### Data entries
★ ★ ★ ★ ★ ★ ★

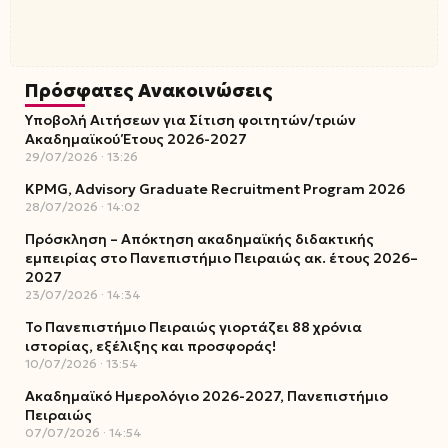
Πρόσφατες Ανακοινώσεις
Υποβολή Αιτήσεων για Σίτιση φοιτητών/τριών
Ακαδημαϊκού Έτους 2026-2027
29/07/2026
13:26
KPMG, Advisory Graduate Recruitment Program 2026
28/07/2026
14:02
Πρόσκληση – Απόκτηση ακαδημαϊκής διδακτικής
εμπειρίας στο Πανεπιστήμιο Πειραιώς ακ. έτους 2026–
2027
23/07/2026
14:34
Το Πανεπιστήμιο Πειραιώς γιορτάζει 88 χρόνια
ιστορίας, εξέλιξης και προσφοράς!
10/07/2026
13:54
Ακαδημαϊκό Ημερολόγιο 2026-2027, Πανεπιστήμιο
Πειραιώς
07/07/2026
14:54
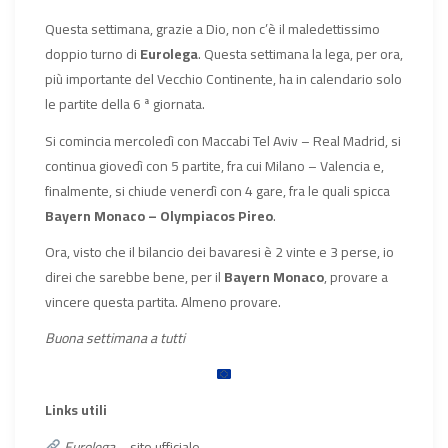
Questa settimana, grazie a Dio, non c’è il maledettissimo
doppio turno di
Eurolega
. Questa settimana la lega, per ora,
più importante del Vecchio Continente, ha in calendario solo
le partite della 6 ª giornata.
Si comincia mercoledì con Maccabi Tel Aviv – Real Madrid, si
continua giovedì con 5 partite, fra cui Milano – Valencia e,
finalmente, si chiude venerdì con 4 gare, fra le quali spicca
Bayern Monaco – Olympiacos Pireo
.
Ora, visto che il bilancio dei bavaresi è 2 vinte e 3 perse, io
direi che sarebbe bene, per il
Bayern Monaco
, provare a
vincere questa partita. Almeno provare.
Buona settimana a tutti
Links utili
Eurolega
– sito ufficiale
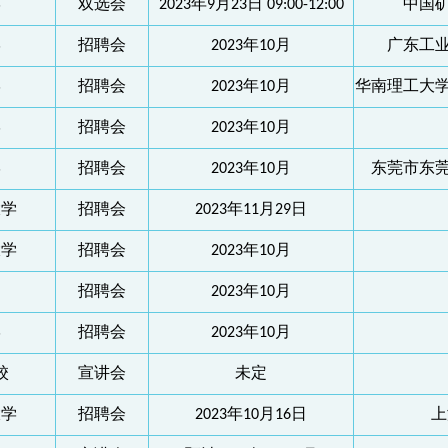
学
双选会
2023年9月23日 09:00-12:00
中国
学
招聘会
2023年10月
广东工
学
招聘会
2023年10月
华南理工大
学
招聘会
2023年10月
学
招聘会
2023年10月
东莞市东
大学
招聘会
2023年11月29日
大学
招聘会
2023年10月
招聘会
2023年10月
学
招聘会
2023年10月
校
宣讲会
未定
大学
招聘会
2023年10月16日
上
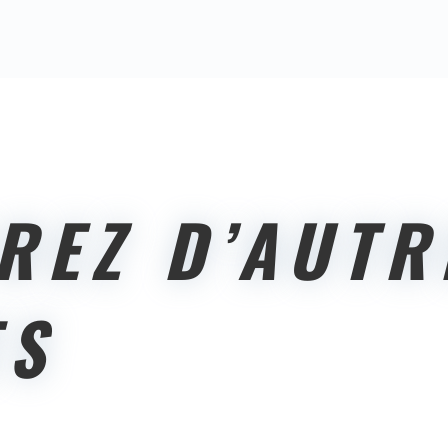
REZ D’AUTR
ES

★ ★ ★ ★ ★ ★ ★

### TASK
Convert the lines from the one containing "Questa settimana, grazie" through the last line into a Markdown table with the columns No. and Line. Skip blank lines and leave the pictures out.

### RESPONSE
| No. | Line |
|---|---|
| 1 | Questa settimana, grazie a Dio, non c’è il maledettissimo |
| 2 | doppio turno di |
| 3 | Eurolega |
| 4 | . Questa settimana la lega, per ora, |
| 5 | più importante del Vecchio Continente, ha in calendario solo |
| 6 | le partite della 6 ª giornata. |
| 7 | Si comincia mercoledì con Maccabi Tel Aviv – Real Madrid, si |
| 8 | continua giovedì con 5 partite, fra cui Milano – Valencia e, |
| 9 | finalmente, si chiude venerdì con 4 gare, fra le quali spicca |
| 10 | Bayern Monaco – Olympiacos Pireo |
| 11 | . |
| 12 | Ora, visto che il bilancio dei bavaresi è 2 vinte e 3 perse, io |
| 13 | direi che sarebbe bene, per il |
| 14 | Bayern Monaco |
| 15 | , provare a |
| 16 | vincere questa partita. Almeno provare. |
| 17 | Buona settimana a tutti |
| 18 | Links utili |
| 19 | Eurolega |
| 20 | – sito ufficiale |
| 21 | 学 |
| 22 | 双选会 |
| 23 | 2023年9月23日 09:00-12:00 |
| 24 | 中国 |
| 25 | 学 |
| 26 | 招聘会 |
| 27 | 2023年10月 |
| 28 | 广东工 |
| 29 | 学 |
| 30 | 招聘会 |
| 31 | 2023年10月 |
| 32 | 华南理工大 |
| 33 | 学 |
| 34 | 招聘会 |
| 35 | 2023年10月 |
| 36 | 学 |
| 37 | 招聘会 |
| 38 | 2023年10月 |
| 39 | 东莞市东 |
| 40 | 大学 |
| 41 | 招聘会 |
| 42 | 2023年11月29日 |
| 43 | 大学 |
| 44 | 招聘会 |
| 45 | 2023年10月 |
| 46 | 招聘会 |
| 47 | 2023年10月 |
| 48 | 学 |
| 49 | 招聘会 |
| 50 | 2023年10月 |
| 51 | 校 |
| 52 | 宣讲会 |
| 53 | 未定 |
| 54 | 大学 |
| 55 | 招聘会 |
| 56 | 2023年10月16日 |
| 57 | 上 |
| 58 | REZ D’AUTR |
| 59 | ES |